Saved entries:

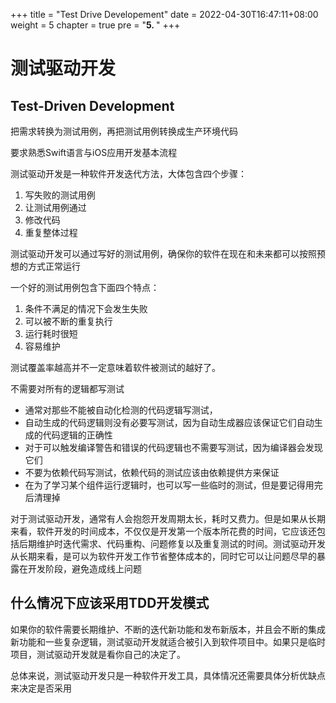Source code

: +++
title = "Test Drive Developement"
date = 2022-04-30T16:47:11+08:00
weight = 5
chapter = true
pre = "<b>5. </b>"
+++

# 测试驱动开发

## Test-Driven Development

把需求转换为测试用例，再把测试用例转换成生产环境代码

要求熟悉Swift语言与iOS应用开发基本流程

测试驱动开发是一种软件开发迭代方法，大体包含四个步骤：

1. 写失败的测试用例
2. 让测试用例通过
3. 修改代码
4. 重复整体过程

测试驱动开发可以通过写好的测试用例，确保你的软件在现在和未来都可以按照预想的方式正常运行

一个好的测试用例包含下面四个特点：

1. 条件不满足的情况下会发生失败
2. 可以被不断的重复执行
3. 运行耗时很短
4. 容易维护


测试覆盖率越高并不一定意味着软件被测试的越好了。

不需要对所有的逻辑都写测试

- 通常对那些不能被自动化检测的代码逻辑写测试，
- 自动生成的代码逻辑则没有必要写测试，因为自动生成器应该保证它们自动生成的代码逻辑的正确性
- 对于可以触发编译警告和错误的代码逻辑也不需要写测试，因为编译器会发现它们
- 不要为依赖代码写测试，依赖代码的测试应该由依赖提供方来保证
- 在为了学习某个组件运行逻辑时，也可以写一些临时的测试，但是要记得用完后清理掉


对于测试驱动开发，通常有人会抱怨开发周期太长，耗时又费力。但是如果从长期来看，软件开发的时间成本，不仅仅是开发第一个版本所花费的时间，它应该还包括后期维护时迭代需求、代码重构、问题修复以及重复测试的时间。测试驱动开发从长期来看，是可以为软件开发工作节省整体成本的，同时它可以让问题尽早的暴露在开发阶段，避免造成线上问题


## 什么情况下应该采用TDD开发模式

如果你的软件需要长期维护、不断的迭代新功能和发布新版本，并且会不断的集成新功能和一些复杂逻辑，测试驱动开发就适合被引入到软件项目中。如果只是临时项目，测试驱动开发就是看你自己的决定了。

总体来说，测试驱动开发只是一种软件开发工具，具体情况还需要具体分析优缺点来决定是否采用
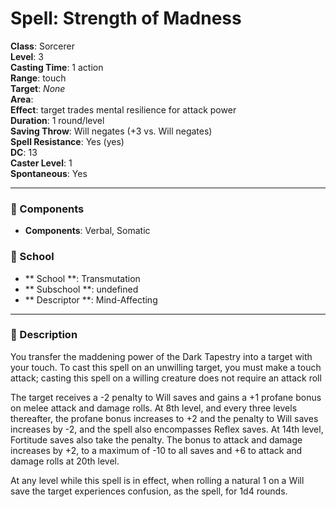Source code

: 
# Spell: Strength of Madness
**Class**: Sorcerer  
**Level**: 3  
**Casting Time**: 1 action  
**Range**: touch  
**Target**: _None_  
**Area**:   
**Effect**: target trades mental resilience for attack power  
**Duration**: 1 round/level  
**Saving Throw**: Will negates (+3 vs. Will negates)  
**Spell Resistance**: Yes (yes)  
**DC**: 13  
**Caster Level**: 1  
**Spontaneous**: Yes

---

### 🔮 Components
- **Components**: Verbal, Somatic

### 🏫 School
- ** School **: Transmutation
- ** Subschool **: undefined
- ** Descriptor **: Mind-Affecting
---

### 📜 Description
You transfer the maddening power of the Dark Tapestry into a target with your touch. To cast this spell on an unwilling target, you must make a touch attack; casting this spell on a willing creature does not require an attack roll

The target receives a -2 penalty to Will saves and gains a +1 profane bonus on melee attack and damage rolls. At 8th level, and every three levels thereafter, the profane bonus increases to +2 and the penalty to Will saves increases by -2, and the spell also encompasses Reflex saves. At 14th level, Fortitude saves also take the penalty. The bonus to attack and damage increases by +2, to a maximum of -10 to all saves and +6 to attack and damage rolls at 20th level.

At any level while this spell is in effect, when rolling a natural 1 on a Will save the target experiences confusion, as the spell, for 1d4 rounds.
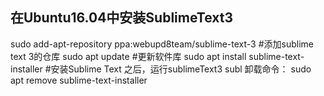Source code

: ## 在Ubuntu16.04中安装SublimeText3

  sudo add-apt-repository ppa:webupd8team/sublime-text-3 #添加sublime text 3的仓库
  sudo apt update #更新软件库
  sudo apt install sublime-text-installer #安装Sublime Text
之后，运行sublimeText3
  subl
卸载命令：
  sudo apt remove sublime-text-installer
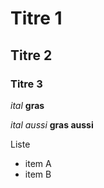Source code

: # Titre 1
## Titre 2
### Titre 3


*ital* **gras**

_ital aussi_ __gras aussi__


Liste
- item A
- item B

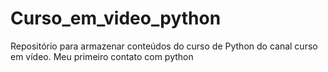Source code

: # Curso_em_video_python
Repositório para armazenar conteúdos do curso de Python do canal curso em vídeo. Meu primeiro contato com python
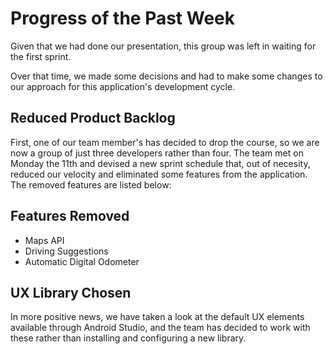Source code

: # Progress of the Past Week
Given that we had done our presentation, this group was left in waiting for the first sprint.

Over that time, we made some decisions and had to make some changes to our approach for this application's development cycle.

## Reduced Product Backlog
First, one of our team member's has decided to drop the course, so we are now a group of just three developers rather than four. The team met on Monday the 11th and devised
a new sprint schedule that, out of necesity, reduced our velocity and eliminated some features from the application. The removed features are listed below:

## Features Removed
* Maps API
* Driving Suggestions
* Automatic Digital Odometer

## UX Library Chosen
In more positive news, we have taken a look at the default UX elements available through Android Studio, and the team has decided to work with these rather than installing
and configuring a new library.
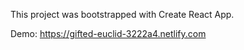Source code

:This project was bootstrapped with Create React App.

Demo: https://gifted-euclid-3222a4.netlify.com

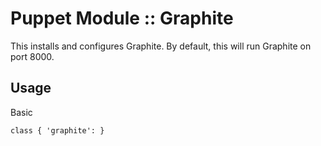 # Puppet Module :: Graphite

This installs and configures Graphite.  By default, this will run Graphite on port 8000.

## Usage

Basic

`class { 'graphite': }`
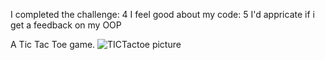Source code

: I completed the challenge: 4
I feel good about my code: 5
I'd appricate if i get a feedback on my OOP

A Tic Tac Toe game.
![TICTactoe picture]("TICTactoe.png")



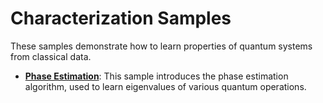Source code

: # Characterization Samples #

These samples demonstrate how to learn properties of quantum systems from classical data.

- **[Phase Estimation](./phase-estimation)**:
  This sample introduces the phase estimation algorithm, used to learn eigenvalues of various quantum operations.
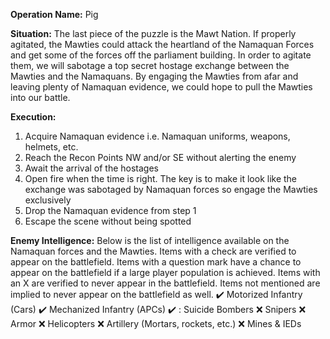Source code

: __Operation Name:__ Pig

__Situation:__ The last piece of the puzzle is the Mawt Nation. If properly agitated, the Mawties could attack the heartland of the Namaquan Forces and get some of the forces off the parliament building. In order to agitate them, we will sabotage a top secret hostage exchange between the Mawties and the Namaquans. By engaging the Mawties from afar and leaving plenty of Namaquan evidence, we could hope to pull the Mawties into our battle.

__Execution:__
1. Acquire Namaquan evidence i.e. Namaquan uniforms, weapons, helmets, etc.
2. Reach the Recon Points NW and/or SE without alerting the enemy
3. Await the arrival of the hostages
4. Open fire when the time is right. The key is to make it look like the exchange was sabotaged by Namaquan forces so engage the Mawties exclusively
5. Drop the Namaquan evidence from step 1
6. Escape the scene without being spotted

__Enemy Intelligence:__
Below is the list of intelligence available on the Namaquan forces and the Mawties. Items with a check are verified to appear on the battlefield. Items with a question mark have a chance to appear on the battlefield if a large player population is achieved. Items with an X are verified to never appear in the battlefield. Items not mentioned are implied to never appear on the battlefield as well.
:heavy_check_mark: Motorized Infantry (Cars)
:heavy_check_mark: Mechanized Infantry (APCs)
:heavy_check_mark: : Suicide Bombers
:x: Snipers
:x: Armor
:x: Helicopters
:x: Artillery (Mortars, rockets, etc.)
:x: Mines & IEDs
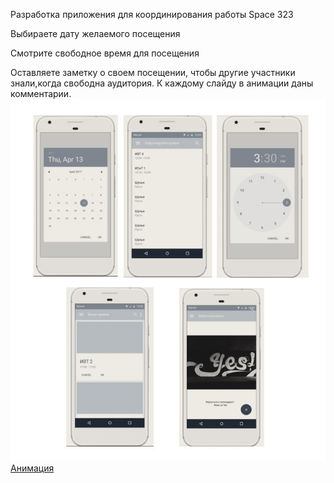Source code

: Разработка приложения для координирования работы Space 323

Выбираете дату желаемого посещения

Смотрите свободное время для посещения

Оставляете заметку о своем посещении, чтобы другие участники знали,когда свободна аудитория.
К каждому слайду в анимации даны комментарии.
![Макет к проекту](https://github.com/ctel-prj-mng/2-wireframe-130218-AnnGoga/blob/master/Screenshot_5.jpg)
[Анимация](https://marvelapp.com/2d6984b/screen/38730476)
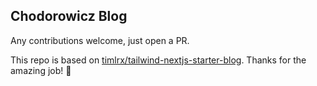 ## Chodorowicz Blog

Any contributions welcome, just open a PR.

This repo is based on [timlrx/tailwind-nextjs-starter-blog](https://github.com/timlrx/tailwind-nextjs-starter-blog). Thanks for the amazing job! 👏
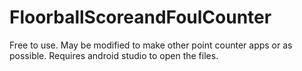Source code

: # FloorballScoreandFoulCounter
Free to use. May be modified to make other point counter apps or as possible.
Requires android studio to open the files.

What the task asks:
A verbatim reproduction is expected: starting at the line above that has "Оставляете заметку о", ending at the line that has "Any contributions welcome, just open a PR.", both included, and with no pictures and no other lines.

Your solution:
Оставляете заметку о своем посещении, чтобы другие участники знали,когда свободна аудитория.
К каждому слайду в анимации даны комментарии.
![Макет к проекту](https://github.com/ctel-prj-mng/2-wireframe-130218-AnnGoga/blob/master/Screenshot_5.jpg)
[Анимация](https://marvelapp.com/2d6984b/screen/38730476)
 ## Chodorowicz Blog

Any contributions welcome, just open a PR.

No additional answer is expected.